I drank some water. Something weird was happening: despite my dry throat and my thundering pulse, I was
enjoying
this! I could feel the talk's rhythm like I could feel the rhythm of a film when I was cutting it, and I knew that I was doing a good job. Not just because people were smiling and that, but because
I
could feel the rightness.
"They tell us that without these insane laws, our creativity will dry up and blow away. But I make films. You've seen them, I think --" A few people cheered in a friendly way, and I waved at them. "And I think they're plenty creative. But according to laws like TIP, they're not art, they're a crime." People booed. I grinned and waved them quiet again. "Now, maybe there used to be only one way to make a film, and maybe that way of making films meant that you needed certain kinds of laws.
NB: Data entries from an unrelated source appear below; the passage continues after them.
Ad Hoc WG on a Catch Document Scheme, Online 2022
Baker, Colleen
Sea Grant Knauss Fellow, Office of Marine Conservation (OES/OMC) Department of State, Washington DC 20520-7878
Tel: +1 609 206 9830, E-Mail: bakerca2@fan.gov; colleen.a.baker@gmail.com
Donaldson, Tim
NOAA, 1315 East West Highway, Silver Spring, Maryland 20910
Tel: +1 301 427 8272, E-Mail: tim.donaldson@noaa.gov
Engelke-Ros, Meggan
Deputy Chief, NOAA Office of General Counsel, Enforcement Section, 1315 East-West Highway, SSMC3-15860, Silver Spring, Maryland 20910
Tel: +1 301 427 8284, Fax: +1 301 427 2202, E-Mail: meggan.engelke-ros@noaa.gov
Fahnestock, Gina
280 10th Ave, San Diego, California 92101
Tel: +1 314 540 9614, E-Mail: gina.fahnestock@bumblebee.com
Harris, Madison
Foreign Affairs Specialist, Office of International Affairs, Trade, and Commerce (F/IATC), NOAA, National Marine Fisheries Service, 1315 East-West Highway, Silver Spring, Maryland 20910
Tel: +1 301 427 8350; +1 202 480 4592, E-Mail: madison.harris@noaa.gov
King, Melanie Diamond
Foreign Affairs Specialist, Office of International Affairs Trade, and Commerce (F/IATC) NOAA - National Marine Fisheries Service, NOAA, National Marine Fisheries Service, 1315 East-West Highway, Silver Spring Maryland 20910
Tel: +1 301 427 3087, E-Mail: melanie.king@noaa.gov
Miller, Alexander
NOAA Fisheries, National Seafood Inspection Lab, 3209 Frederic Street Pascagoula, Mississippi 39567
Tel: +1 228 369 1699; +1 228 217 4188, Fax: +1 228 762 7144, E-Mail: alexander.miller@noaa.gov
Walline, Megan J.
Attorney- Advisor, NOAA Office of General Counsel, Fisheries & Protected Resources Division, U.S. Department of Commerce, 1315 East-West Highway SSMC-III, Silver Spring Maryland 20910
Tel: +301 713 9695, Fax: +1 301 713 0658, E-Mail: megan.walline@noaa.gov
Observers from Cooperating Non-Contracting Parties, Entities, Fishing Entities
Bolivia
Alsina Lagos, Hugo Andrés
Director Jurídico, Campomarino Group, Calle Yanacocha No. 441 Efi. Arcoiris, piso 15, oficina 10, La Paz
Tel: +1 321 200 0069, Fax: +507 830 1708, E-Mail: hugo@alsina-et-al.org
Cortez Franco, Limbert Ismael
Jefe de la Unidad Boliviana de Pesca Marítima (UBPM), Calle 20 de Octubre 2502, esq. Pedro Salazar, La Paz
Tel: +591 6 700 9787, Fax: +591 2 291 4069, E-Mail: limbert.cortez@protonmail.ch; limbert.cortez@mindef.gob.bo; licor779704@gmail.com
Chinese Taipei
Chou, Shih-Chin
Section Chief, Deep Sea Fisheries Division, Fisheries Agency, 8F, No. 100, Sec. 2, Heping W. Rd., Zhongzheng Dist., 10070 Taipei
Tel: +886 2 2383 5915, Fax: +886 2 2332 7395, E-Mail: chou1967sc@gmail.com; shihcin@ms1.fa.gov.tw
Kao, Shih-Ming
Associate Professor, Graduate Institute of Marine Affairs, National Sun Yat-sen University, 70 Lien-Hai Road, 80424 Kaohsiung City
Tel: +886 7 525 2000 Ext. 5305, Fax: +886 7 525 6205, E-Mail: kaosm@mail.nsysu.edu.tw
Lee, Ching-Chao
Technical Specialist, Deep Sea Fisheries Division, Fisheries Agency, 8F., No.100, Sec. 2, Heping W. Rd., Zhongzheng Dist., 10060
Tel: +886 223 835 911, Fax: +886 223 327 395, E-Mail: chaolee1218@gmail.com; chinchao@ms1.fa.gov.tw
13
But there are plenty of ways to make films today, and yesterday's laws are getting in the way of today's film making. Maybe from now on, creativity means combining two things in a way that no one has ever thought of combining them before." I shrugged. "Maybe that's all it ever was. But I think my films should be allowed to exist, and that you should be allowed to watch them. I think that a law that protects creativity should protect all creativity, not just the kind of creativity that was successful fifty years ago."
I looked down at the face of my phone, resting on the podium. My countdown timer had nearly run out. I'd timed this talk to exactly ten minutes, and here I was, right at the end, after ten minutes exactly. I smiled and raised my voice.